===== STORED DATA =====

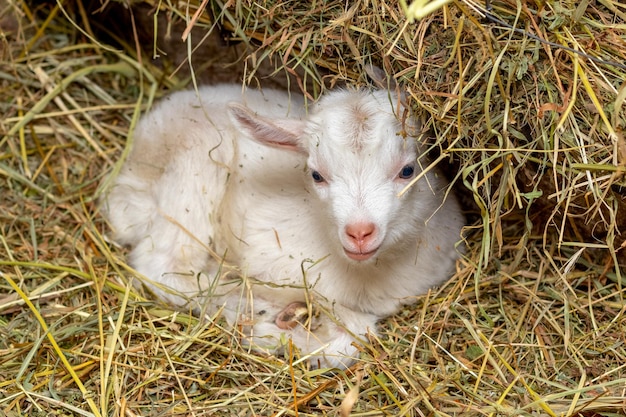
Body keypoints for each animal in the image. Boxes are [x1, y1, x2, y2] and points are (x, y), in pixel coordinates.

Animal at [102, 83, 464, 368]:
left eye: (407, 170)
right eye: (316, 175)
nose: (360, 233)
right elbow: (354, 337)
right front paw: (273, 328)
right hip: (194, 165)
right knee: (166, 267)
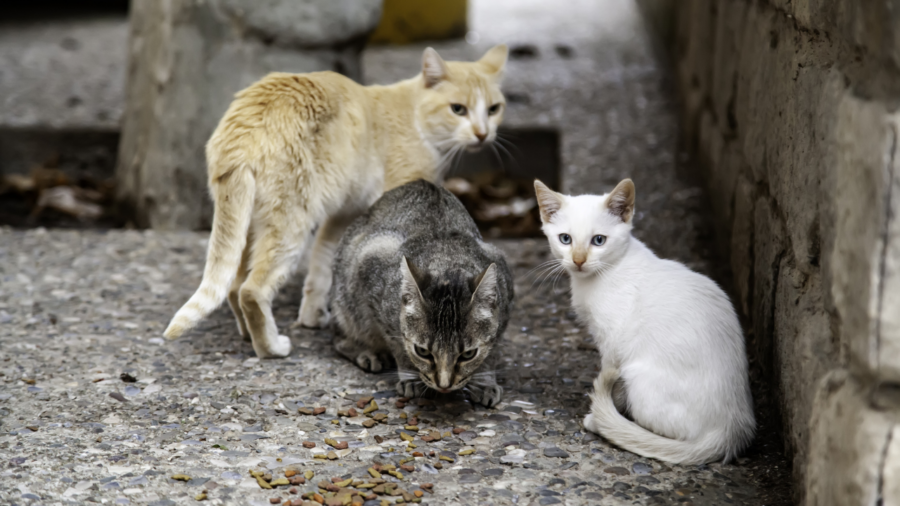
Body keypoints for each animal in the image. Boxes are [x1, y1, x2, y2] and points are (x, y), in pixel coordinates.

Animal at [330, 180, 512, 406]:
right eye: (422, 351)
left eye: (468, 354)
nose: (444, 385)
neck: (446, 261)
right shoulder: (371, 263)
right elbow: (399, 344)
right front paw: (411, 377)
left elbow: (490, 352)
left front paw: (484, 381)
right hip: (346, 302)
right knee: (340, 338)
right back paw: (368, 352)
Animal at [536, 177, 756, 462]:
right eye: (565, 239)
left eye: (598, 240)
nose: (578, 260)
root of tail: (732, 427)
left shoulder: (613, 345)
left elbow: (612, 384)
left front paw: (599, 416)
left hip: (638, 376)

=====
===== STORED DATA =====

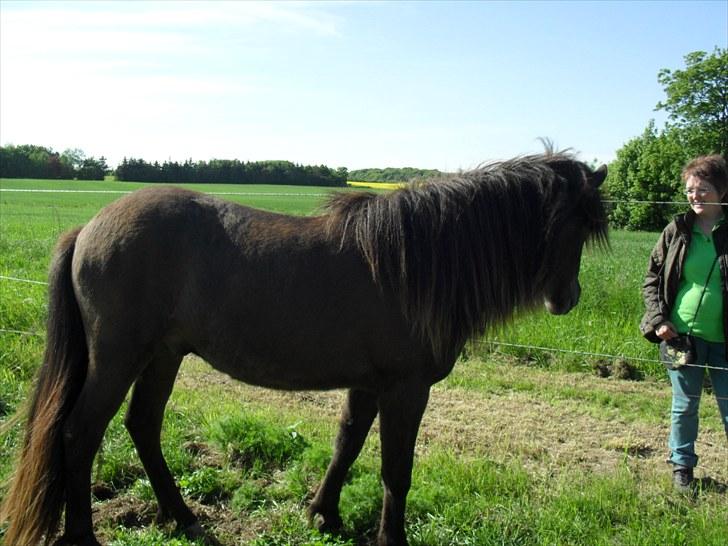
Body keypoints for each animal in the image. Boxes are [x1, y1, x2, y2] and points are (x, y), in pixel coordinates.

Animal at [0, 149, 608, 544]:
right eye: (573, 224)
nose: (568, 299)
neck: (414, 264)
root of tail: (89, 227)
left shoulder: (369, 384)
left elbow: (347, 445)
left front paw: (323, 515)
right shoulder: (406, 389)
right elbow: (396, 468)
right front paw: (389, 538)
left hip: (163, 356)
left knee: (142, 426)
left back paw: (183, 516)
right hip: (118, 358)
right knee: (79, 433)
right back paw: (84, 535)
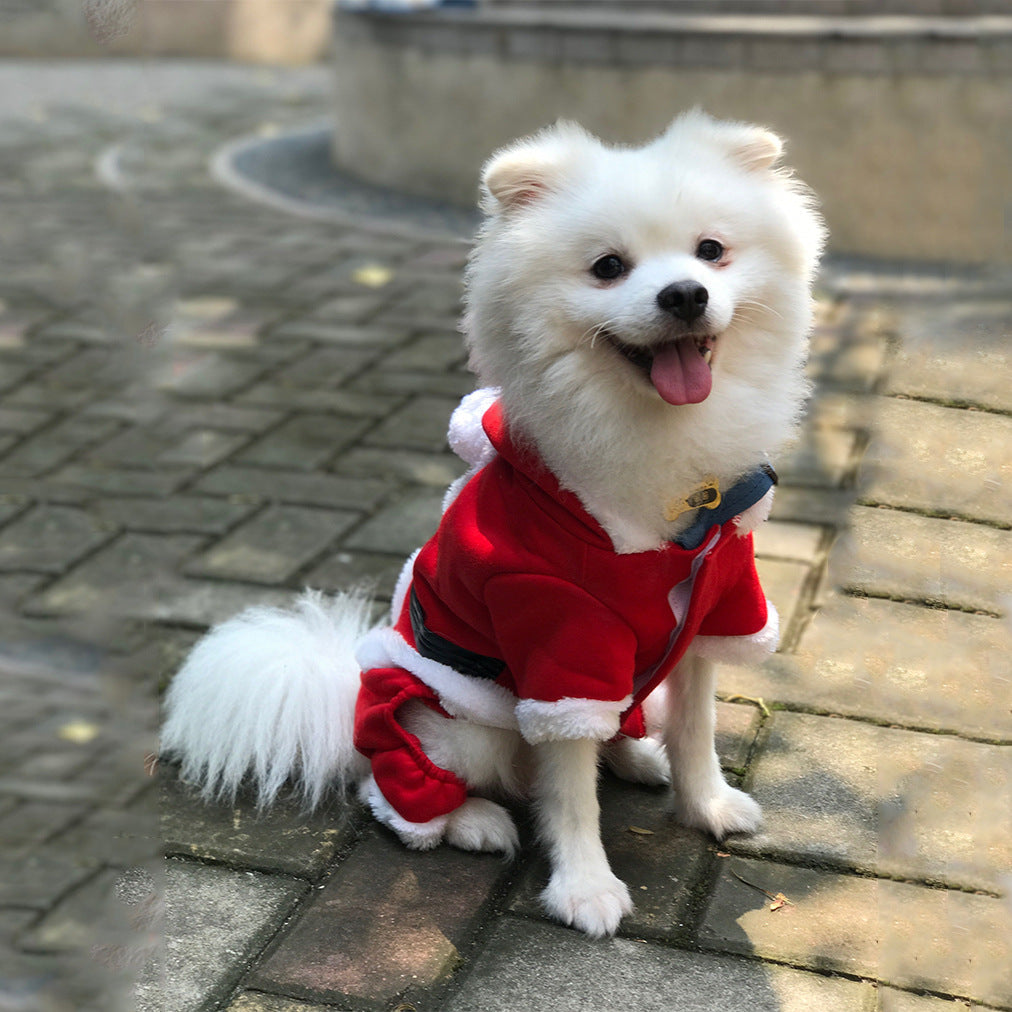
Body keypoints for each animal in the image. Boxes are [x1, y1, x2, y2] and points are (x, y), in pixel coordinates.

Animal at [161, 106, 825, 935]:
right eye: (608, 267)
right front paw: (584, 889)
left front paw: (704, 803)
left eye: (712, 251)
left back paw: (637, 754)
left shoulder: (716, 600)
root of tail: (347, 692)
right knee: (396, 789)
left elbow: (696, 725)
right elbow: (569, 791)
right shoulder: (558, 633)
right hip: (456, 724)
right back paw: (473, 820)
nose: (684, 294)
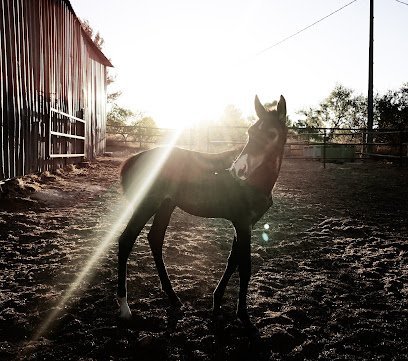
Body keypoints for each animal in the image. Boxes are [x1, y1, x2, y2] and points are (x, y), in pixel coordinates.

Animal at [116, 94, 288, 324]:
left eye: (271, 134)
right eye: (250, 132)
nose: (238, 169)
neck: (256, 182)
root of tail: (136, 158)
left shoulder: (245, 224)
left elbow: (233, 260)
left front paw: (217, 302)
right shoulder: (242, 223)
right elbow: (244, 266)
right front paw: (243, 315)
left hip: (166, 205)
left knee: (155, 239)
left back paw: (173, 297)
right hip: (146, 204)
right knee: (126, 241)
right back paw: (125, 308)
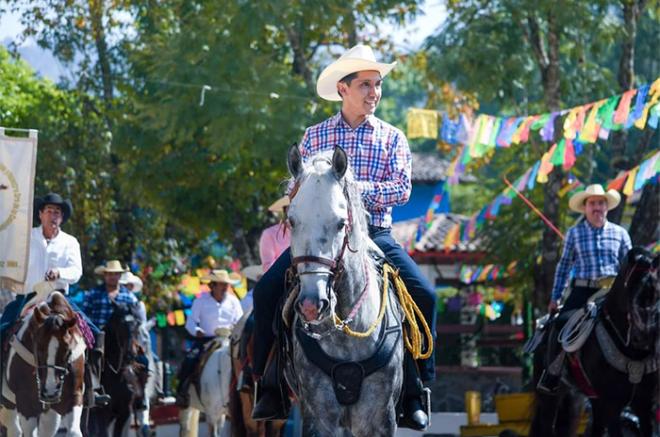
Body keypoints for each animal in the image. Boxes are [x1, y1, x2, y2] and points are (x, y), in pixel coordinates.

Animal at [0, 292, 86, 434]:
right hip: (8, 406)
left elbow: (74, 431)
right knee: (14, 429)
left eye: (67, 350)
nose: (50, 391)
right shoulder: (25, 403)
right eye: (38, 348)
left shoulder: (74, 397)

=====

PROBLEM TO SOLVE:
Extract all lines of the records above that include "front".

EXERCISE RESULT:
right front paw: (273, 328)
right front paw: (411, 377)
left front paw: (484, 381)
left front paw: (599, 416)
left front paw: (323, 515)
right front paw: (389, 538)
right front paw: (584, 889)
left front paw: (704, 803)
left front paw: (217, 302)
right front paw: (243, 315)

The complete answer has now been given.